At the Blog
On Monday, Amanda Parsons and Salomé Viljoen argued there is a conceptual mismatch between the strategies of accumulation that are dominant in the digital economy and the basic assumptions that underlie the legal regimes tasked with regulating accumulation. To begin to address this discrepancy, legal actors in these regimes need a better understanding of how companies translate social data into profits and power. For instance, with respect to tax law, they argue that “understanding the role of social data as a driving force in economic accumulation lends more force to arguments made by proponents of digital services taxes that digital companies should be paying taxes in their users’ home countries. Additionally, recognizing that the business models of informational capitalism often focus on growth over income supports a renewed focus in tax law on how to effectively and equitably tax the wealth being built in the digital economy, rather than merely taxing income.”

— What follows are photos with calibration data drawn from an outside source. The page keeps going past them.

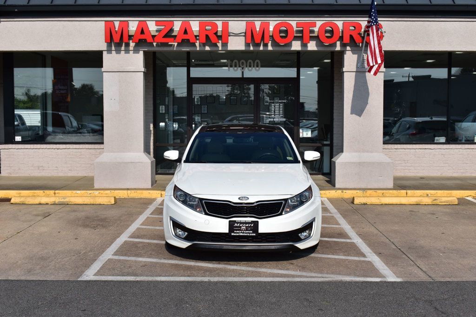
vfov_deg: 28.9
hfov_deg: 42.3
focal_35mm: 46
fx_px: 615
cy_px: 158
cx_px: 238
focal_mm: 31
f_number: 11
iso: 200
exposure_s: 1/500
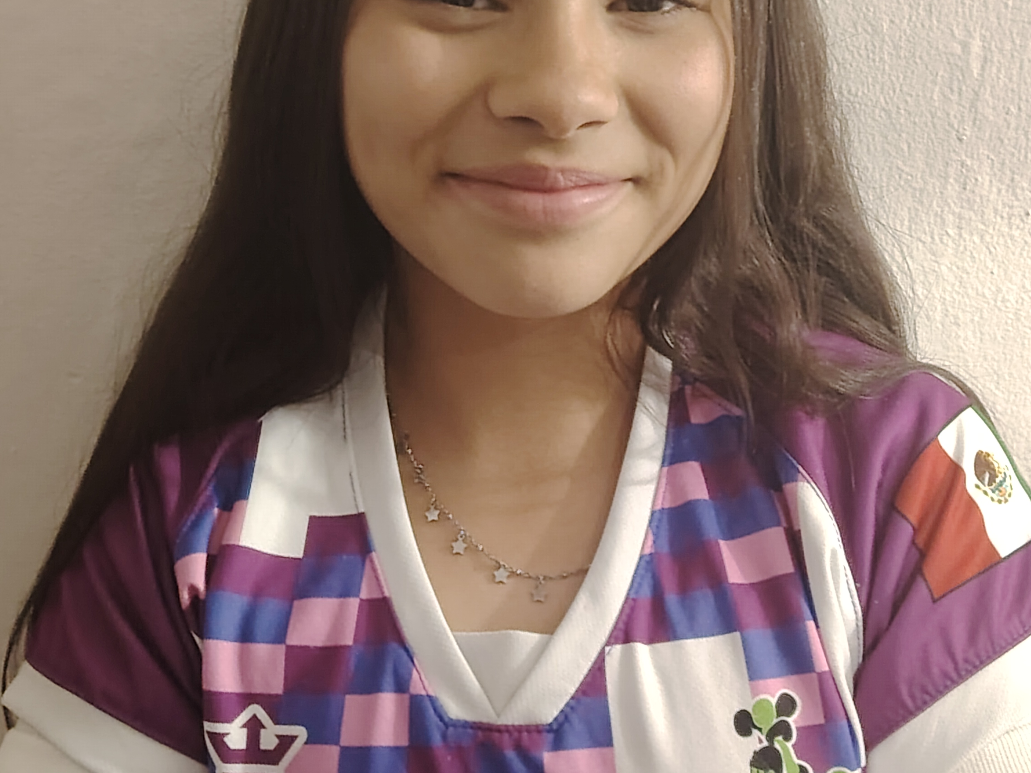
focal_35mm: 63
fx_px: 1876
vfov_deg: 23.2
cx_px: 516
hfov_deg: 30.7
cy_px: 240
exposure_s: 1/25
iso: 3203
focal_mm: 5.25
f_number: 1.75
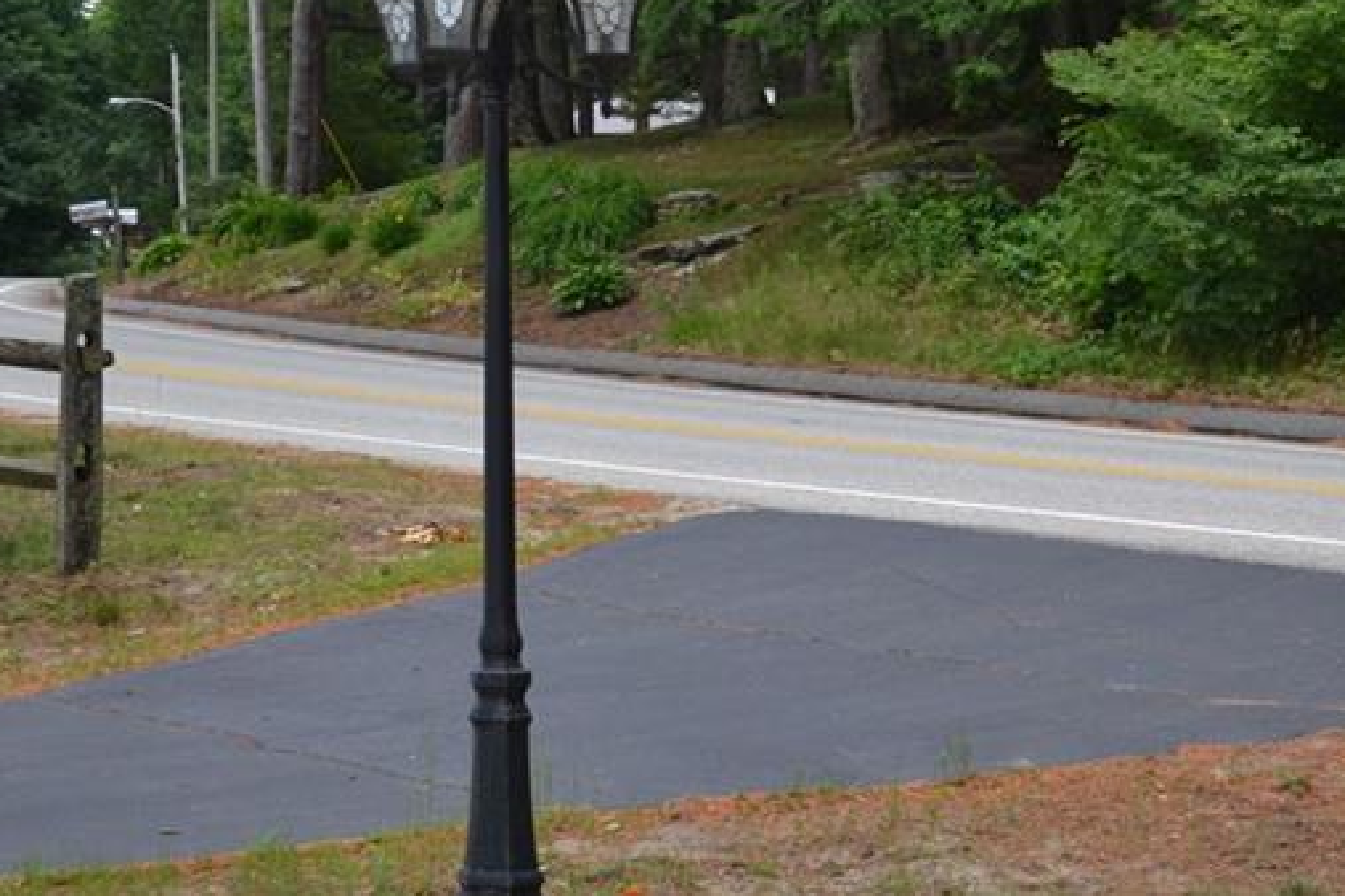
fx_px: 3960
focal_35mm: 106
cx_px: 764
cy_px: 323
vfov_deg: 12.9
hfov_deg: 19.3
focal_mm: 35
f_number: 5
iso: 110
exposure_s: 1/125
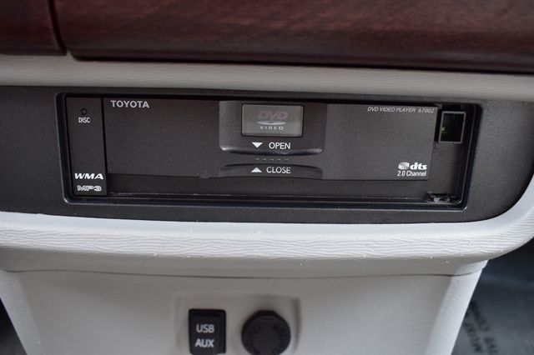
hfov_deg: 59.5
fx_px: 467
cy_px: 178
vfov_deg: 41.7
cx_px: 267
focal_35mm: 32
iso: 560
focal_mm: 21
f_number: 6.3
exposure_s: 1/15
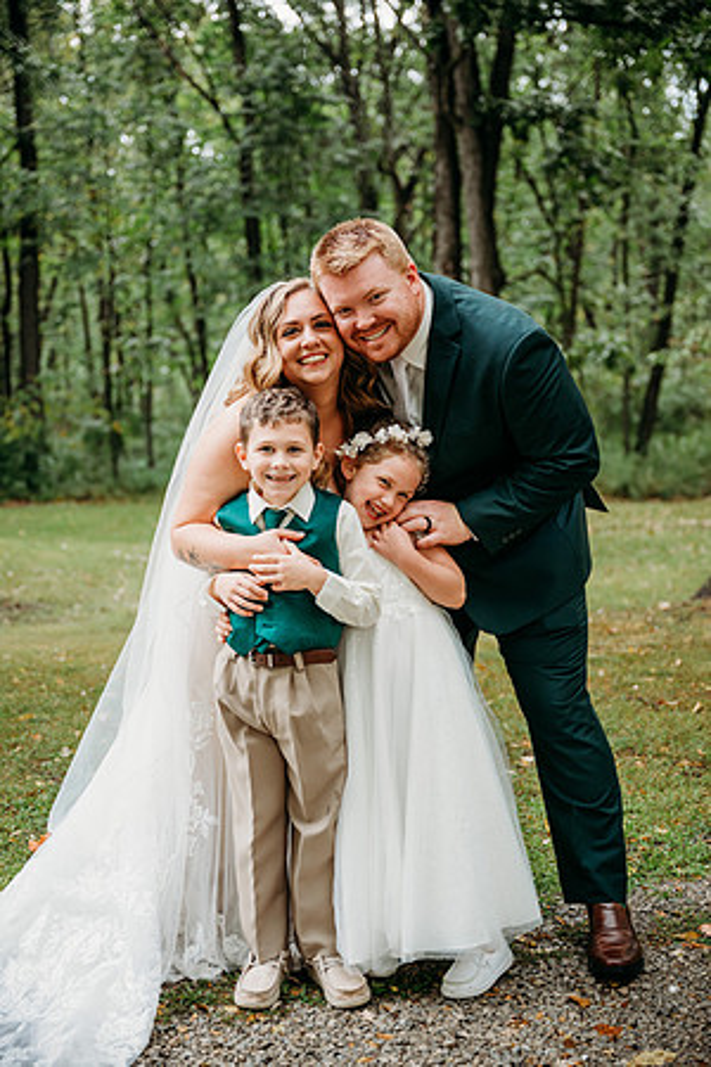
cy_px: 534
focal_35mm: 52
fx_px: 1540
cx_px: 356
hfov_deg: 26.0
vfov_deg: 38.2
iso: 200
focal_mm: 52
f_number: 2.8
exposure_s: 1/400
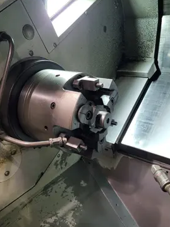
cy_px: 115
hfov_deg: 48.2
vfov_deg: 61.7
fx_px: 190
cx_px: 84
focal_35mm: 29
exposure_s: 1/40
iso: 250
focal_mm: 5.4
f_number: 1.8
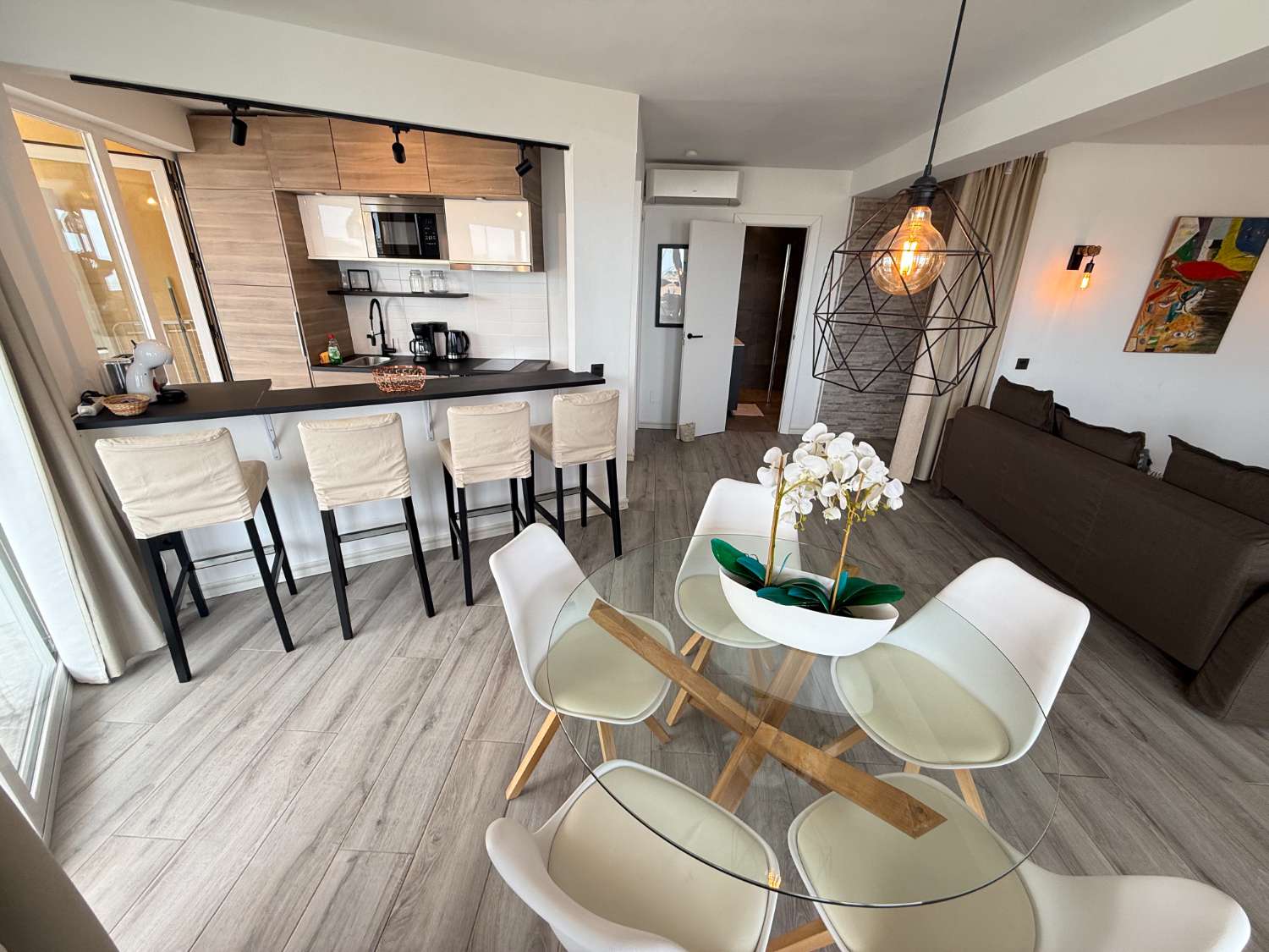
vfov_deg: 85.7
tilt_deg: -22.9
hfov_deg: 102.1
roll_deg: -2.0
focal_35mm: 14
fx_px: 513
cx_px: 634
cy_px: 476
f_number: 2.2
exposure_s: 1/100
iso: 50
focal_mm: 2.22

On Tuesday, Luke Herrine answered the call of law students everywhere and put together an LPE Explainer post on perhaps the most confusing concept in legal discourse: efficiency. Add it to your syllabi, send it to your students! In it, he covers the various meanings of efficiency, as well as how legal scholars frequently shift between these meanings. That lack of clarity, he writes, “can inhibit students from challenging certain claims. To ask ‘but what do you mean by efficiency?’ can make one appear unsophisticated or pedantic. But that’s precisely the question we should be asking. Because there are good reasons to reject the notions of ‘efficiency’ usually taught in 1L classes, even if—in fact, precisely because—we have good reasons to value other forms of efficiency.”
In LPE Land
Spread the word—it’s our first Happy Hour for the broader New Haven community! Join us on the back patio at 116 Crown on October 25th from 5-7 to mingle with the New Haven-wide LPE community.
Over at the Outrage Overload podcast, Sanjay Jolly discussed C. Edwin Baker: his intellectual legacy, the structural order of the public sphere, and requirements for democratic self-determination. For more on the subject, check out Sanjay’s earlier Blog post.
In The American Prospect, Claire Kelloway and Maureen Tkacik describe how Kroger and Albertsons are trying to mask the stench of their proposed mega merger by offering to sell 400+ stores to a third party, and explain why this is still a rotten deal for consumers.
This week witnessed the first signs that the fire Sam Moyn started at the Blog last month is beginning to spread: over at Legal Form, Rob Hunter argues for the distinctiveness of the critique of political economy from left-liberal political economy.